Check Engine!

Watching the blood drain out of the auto industry as GM and Chrysler negotiate for survival is one of the sad realities of this financial crisis—or is it?These two proud companies have seen this coming for a long time but continued to careen down the freeway building land yachts we did not want or small cars we would never buy.

The only thing that surprises me is that the Obama Administration would invite and even subsidize the entry of Fiat into the oversaturated US auto market as a pseudo-white knight for Chrysler. What gives with that?

Fear of bankruptcy has been the tool of choice to force the parties to the bargaining table and may have worked to get each side shareholders, bond holders, and unions to face up to the realities. But laws, sausage and shotgun mergers are never pretty to watch.

Shareholders are likely to get wiped out in any scenario and this long goodbye tragedy has given them ample opportunity to bail out in slow motion over the last few years. Bondholders bet, wrongly it seems now, that their preferred status and the fear of bankruptcy would keep them more whole than others around the table. This is a pure game of chicken on their part.  For the government, this is a distraction with no happy ending so it needs to offer tough love to the parties and wrap this up soon.

-----

[WORK TASK 1]
Condense the paragraph of the GM and Chrysler commentary that begins "Shareholders are likely to get wiped out" into a short bulleted list that keeps its main points.
[WORK TASK 2]
Resume the commentary on GM and Chrysler after its last sentence, keeping its voice.

-----

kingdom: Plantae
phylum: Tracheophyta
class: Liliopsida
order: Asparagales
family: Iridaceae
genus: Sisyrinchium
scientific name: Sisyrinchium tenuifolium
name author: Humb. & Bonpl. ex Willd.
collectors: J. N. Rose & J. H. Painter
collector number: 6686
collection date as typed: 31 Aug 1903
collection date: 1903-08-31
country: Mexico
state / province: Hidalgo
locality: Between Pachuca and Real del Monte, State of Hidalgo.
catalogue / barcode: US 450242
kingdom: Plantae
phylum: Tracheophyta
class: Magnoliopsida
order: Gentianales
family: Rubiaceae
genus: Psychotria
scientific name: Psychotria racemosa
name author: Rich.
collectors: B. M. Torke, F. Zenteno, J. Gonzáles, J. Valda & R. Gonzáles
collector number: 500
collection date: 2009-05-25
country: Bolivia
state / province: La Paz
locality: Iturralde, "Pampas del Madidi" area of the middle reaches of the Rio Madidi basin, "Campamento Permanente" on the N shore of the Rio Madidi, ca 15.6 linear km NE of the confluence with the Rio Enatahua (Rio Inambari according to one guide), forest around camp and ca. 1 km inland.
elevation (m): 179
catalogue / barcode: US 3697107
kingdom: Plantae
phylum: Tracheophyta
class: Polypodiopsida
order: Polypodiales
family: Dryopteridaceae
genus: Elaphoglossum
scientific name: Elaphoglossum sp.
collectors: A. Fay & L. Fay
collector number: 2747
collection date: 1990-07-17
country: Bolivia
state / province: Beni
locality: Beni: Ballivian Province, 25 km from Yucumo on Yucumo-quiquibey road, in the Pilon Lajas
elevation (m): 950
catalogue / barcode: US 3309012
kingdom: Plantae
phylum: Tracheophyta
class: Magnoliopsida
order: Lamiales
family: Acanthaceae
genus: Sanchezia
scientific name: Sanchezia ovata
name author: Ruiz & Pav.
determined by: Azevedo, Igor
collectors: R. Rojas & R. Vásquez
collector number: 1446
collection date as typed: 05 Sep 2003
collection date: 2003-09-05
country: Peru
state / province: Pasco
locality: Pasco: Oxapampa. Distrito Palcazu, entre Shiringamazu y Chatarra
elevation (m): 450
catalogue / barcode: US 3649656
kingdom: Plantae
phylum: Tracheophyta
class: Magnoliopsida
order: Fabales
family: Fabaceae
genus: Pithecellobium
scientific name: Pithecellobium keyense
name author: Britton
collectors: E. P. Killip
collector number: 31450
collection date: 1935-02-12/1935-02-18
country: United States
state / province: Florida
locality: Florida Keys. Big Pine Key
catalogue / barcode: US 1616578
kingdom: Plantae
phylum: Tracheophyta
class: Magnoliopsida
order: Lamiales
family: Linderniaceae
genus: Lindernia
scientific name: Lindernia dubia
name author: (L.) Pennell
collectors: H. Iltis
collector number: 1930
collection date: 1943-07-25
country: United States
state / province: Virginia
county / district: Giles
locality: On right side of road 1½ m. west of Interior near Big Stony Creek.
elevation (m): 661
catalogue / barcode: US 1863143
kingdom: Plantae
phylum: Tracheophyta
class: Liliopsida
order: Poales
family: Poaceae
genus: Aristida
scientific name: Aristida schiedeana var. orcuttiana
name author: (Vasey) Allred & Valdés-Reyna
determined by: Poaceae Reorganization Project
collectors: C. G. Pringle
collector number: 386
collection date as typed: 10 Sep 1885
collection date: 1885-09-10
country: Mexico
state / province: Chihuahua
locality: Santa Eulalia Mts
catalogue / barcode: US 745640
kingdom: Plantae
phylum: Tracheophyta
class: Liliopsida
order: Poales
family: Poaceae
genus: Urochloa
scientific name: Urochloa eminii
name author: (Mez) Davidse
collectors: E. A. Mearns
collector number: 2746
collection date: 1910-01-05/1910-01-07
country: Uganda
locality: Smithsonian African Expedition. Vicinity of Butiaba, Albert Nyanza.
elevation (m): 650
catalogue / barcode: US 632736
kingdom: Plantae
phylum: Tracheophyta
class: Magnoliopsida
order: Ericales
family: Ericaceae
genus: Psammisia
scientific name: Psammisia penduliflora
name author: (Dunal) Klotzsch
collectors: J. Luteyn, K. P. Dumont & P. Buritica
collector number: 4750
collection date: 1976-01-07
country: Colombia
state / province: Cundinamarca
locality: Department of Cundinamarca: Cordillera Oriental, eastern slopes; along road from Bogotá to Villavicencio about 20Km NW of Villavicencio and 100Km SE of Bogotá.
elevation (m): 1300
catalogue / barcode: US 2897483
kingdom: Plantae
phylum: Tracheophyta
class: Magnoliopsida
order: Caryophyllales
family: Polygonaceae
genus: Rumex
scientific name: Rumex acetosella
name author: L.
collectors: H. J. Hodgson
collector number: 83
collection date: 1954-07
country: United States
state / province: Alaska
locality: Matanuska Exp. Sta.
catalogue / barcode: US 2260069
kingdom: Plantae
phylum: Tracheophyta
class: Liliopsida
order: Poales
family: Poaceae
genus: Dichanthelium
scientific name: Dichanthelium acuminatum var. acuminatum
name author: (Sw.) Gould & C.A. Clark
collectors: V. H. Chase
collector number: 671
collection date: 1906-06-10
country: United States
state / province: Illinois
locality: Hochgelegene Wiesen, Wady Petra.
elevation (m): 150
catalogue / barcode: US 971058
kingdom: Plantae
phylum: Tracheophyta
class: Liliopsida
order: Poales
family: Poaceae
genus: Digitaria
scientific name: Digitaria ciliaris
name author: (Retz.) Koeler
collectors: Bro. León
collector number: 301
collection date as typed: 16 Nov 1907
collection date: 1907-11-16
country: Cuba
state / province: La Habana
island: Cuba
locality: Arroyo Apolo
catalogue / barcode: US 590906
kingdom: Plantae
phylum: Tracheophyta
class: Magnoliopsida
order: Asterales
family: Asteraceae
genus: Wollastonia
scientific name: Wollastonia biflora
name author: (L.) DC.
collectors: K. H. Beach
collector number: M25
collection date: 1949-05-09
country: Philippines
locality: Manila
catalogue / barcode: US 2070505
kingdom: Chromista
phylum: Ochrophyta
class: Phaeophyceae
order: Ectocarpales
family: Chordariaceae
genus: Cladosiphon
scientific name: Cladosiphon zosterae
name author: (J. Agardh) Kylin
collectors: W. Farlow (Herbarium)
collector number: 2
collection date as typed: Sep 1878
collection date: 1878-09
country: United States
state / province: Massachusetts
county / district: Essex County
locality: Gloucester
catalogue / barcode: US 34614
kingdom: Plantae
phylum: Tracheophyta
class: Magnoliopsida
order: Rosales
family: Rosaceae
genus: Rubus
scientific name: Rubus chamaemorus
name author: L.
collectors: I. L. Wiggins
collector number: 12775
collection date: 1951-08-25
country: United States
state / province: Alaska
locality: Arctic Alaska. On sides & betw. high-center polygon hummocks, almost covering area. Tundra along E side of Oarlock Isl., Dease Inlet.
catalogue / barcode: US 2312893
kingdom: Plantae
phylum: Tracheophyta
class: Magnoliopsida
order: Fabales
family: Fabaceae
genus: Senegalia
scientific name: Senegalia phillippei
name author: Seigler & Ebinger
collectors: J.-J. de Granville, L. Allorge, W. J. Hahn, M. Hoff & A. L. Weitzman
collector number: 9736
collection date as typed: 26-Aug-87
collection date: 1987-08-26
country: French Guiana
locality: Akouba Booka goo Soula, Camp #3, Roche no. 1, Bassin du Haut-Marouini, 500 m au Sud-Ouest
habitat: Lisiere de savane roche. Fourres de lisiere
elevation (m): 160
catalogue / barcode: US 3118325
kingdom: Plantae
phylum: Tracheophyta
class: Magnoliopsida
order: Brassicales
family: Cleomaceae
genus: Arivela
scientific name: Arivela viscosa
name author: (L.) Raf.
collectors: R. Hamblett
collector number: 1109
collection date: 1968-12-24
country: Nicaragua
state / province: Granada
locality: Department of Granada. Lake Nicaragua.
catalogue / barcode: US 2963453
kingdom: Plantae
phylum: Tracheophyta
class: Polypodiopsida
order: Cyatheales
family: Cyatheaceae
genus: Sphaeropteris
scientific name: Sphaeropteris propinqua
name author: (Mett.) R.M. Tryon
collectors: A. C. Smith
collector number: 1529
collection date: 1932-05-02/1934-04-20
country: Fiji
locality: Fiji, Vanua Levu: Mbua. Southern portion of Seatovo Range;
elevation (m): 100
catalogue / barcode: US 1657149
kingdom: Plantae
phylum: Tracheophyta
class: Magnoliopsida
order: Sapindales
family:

-----

[TASK OUTPUT 1]
- Shareholders will probably be wiped out under any outcome, though the long decline gave them years to sell off gradually.
- Bondholders bet, apparently wrongly, that their preferred status and the threat of bankruptcy would protect them better than the other parties; they are playing a game of chicken.
- For the government the situation is a distraction with no happy ending, so it should apply tough love and settle the matter soon.

[TASK OUTPUT 2]
The UAW after bleeding the patients for years with wages and benefits unrelated to declining market share, auto sales prospects, and foreign competition, now finds the only way to save itself is to become the auto industry owners of record. The tentative deal with Chrysler gives UAW 55% of the company. But there is something satisfying about the penalty the UAW is paying that it must now take over the company and make the hard choices as owner that it was unwilling to make as labor.

Meanwhile Ford seems to have the ghost of Henry I whispering into its ear as it hunkers down, cuts cost, sells off under-performing brands and avoids the kiss of death from government bailouts—it just might work.

As for GM and Chrysler, my sense is we are seeing the endgame take shape with the best outcome looking something like this:

  1. Production Capacity Cut to Match Market Share. The total size of the Big 3 shrinks by cutting brands, closing dealerships, and reducing the work force and cost structure to match a market share that represents no more than about 10 million units per year—a little lower than the current US market.
  2. GM survives by half. By shrinking, GM has the best opportunity to survive leading with its Chevy and Cadillac car brands in North America and Buick in China and other Asian markets. Personally, I would not save GMC but rather offer trucks under the Chevy banner. By selling part of Opel to an EU partner and leveraging Buick to partner in Asia GM can still position itself as a global player but it will be a long slog. Bankruptcy as a pre-packaged deal is probably still necessary to finish the job of stripping the costs and baggage out of the company.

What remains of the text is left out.